-- EXTRACTED MATERIAL follows --

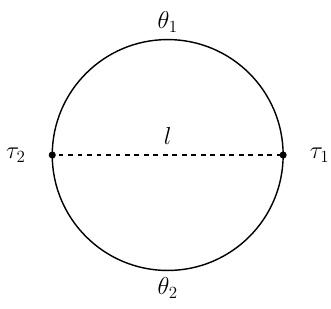
Figure 13. A skeleton chord diagram for the 2-point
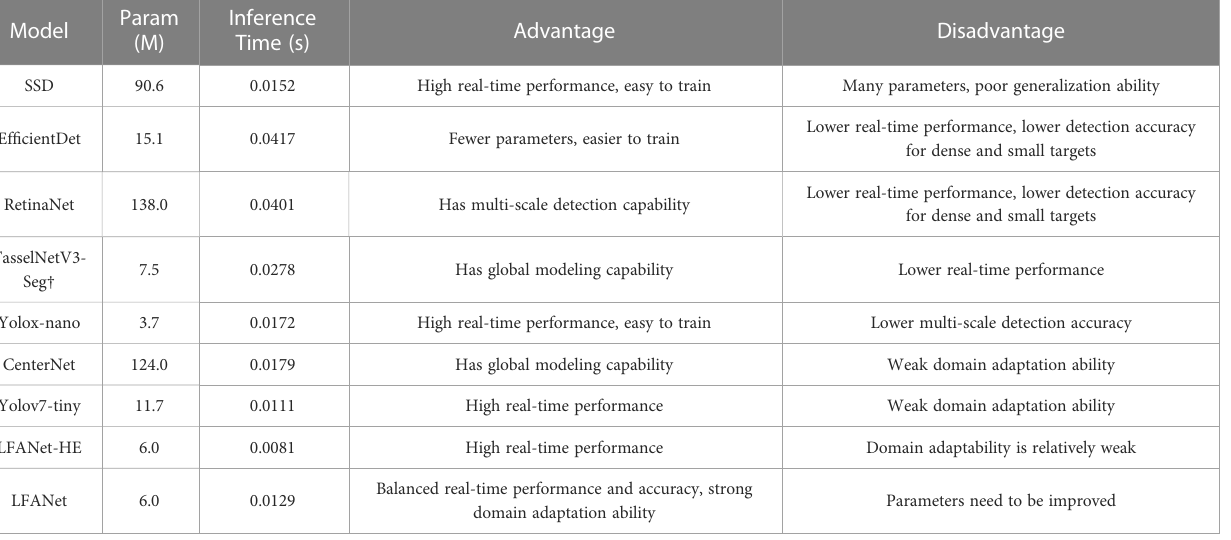
TABLE 7 Characteristics of different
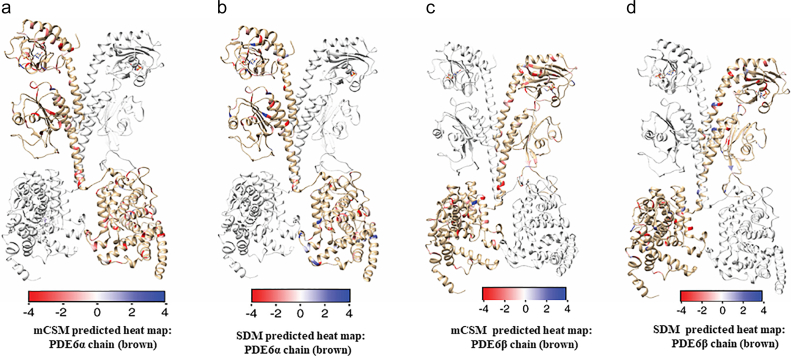
Heat maps based on mCSM and SDM predicted change in ΔΔG values of PDE6α and β chain. a) Shows mCSM while b) represents SDM predicted changes in protein stability of PDE6α chain upon COSMIC mutations. Similarly, c) shows mCSM while d) represents SDM predicted changes in protein stability of PDE6 β chain upon COSMIC mutations. Effect of mCSM and SDM predicted ΔΔG values for mutations occurring in PDE6αβ is depicted through a colored gradient scale, starting from blue indicating the average stabilizing effect (>0 kcal/mol) to highly destabilizing (<−2.00 kcal/mol) shown in red.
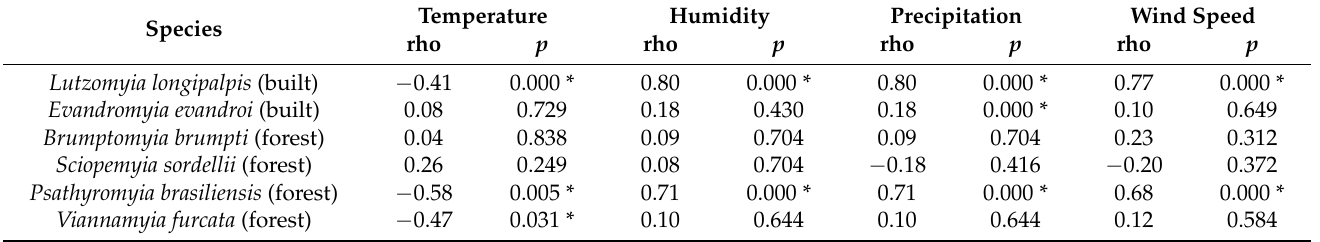
Figure 4. Abundance of sand flies in forest and built areas during capture months. Table 4. Spearman’s correlation results between the most frequent species in the forest areas and built areas with environmental conditions, of João Pessoa, Paraíba, Brazil.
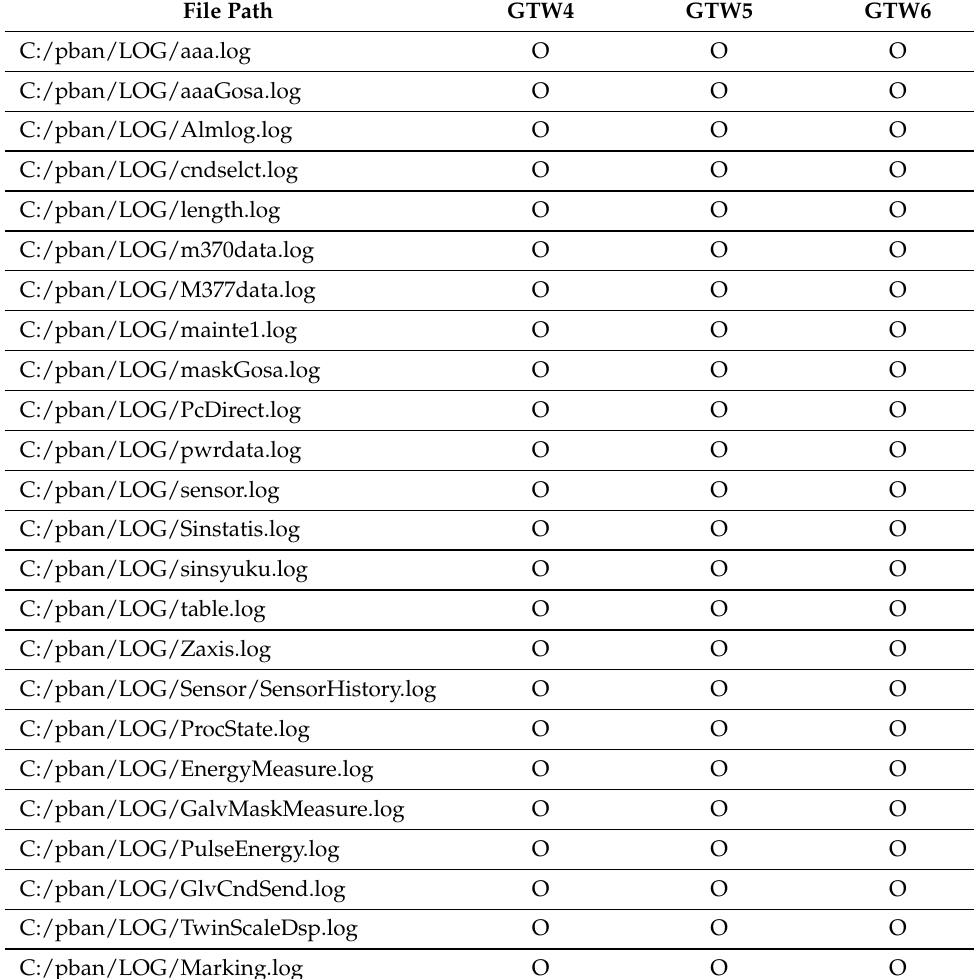
Table 3. The data from the log files of 24 laser processing machines. File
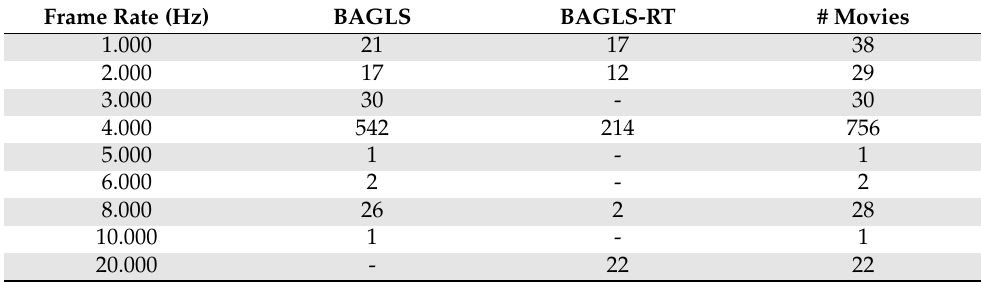
Table A1. Framerates and corresponding number of HSV movies in BAGLS and BAGLS-RT.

-- EXTRACTED MATERIAL concluded --

▶ EXERCISE BRIEF
Report each line in the data above that holds the word "Figure" by copying it.

▶ RESULT OF THE TASK
Figure 13. A skeleton chord diagram for the 2-point
Figure 4. Abundance of sand flies in forest and built areas during capture months. Table 4. Spearman’s correlation results between the most frequent species in the forest areas and built areas with environmental conditions, of João Pessoa, Paraíba, Brazil.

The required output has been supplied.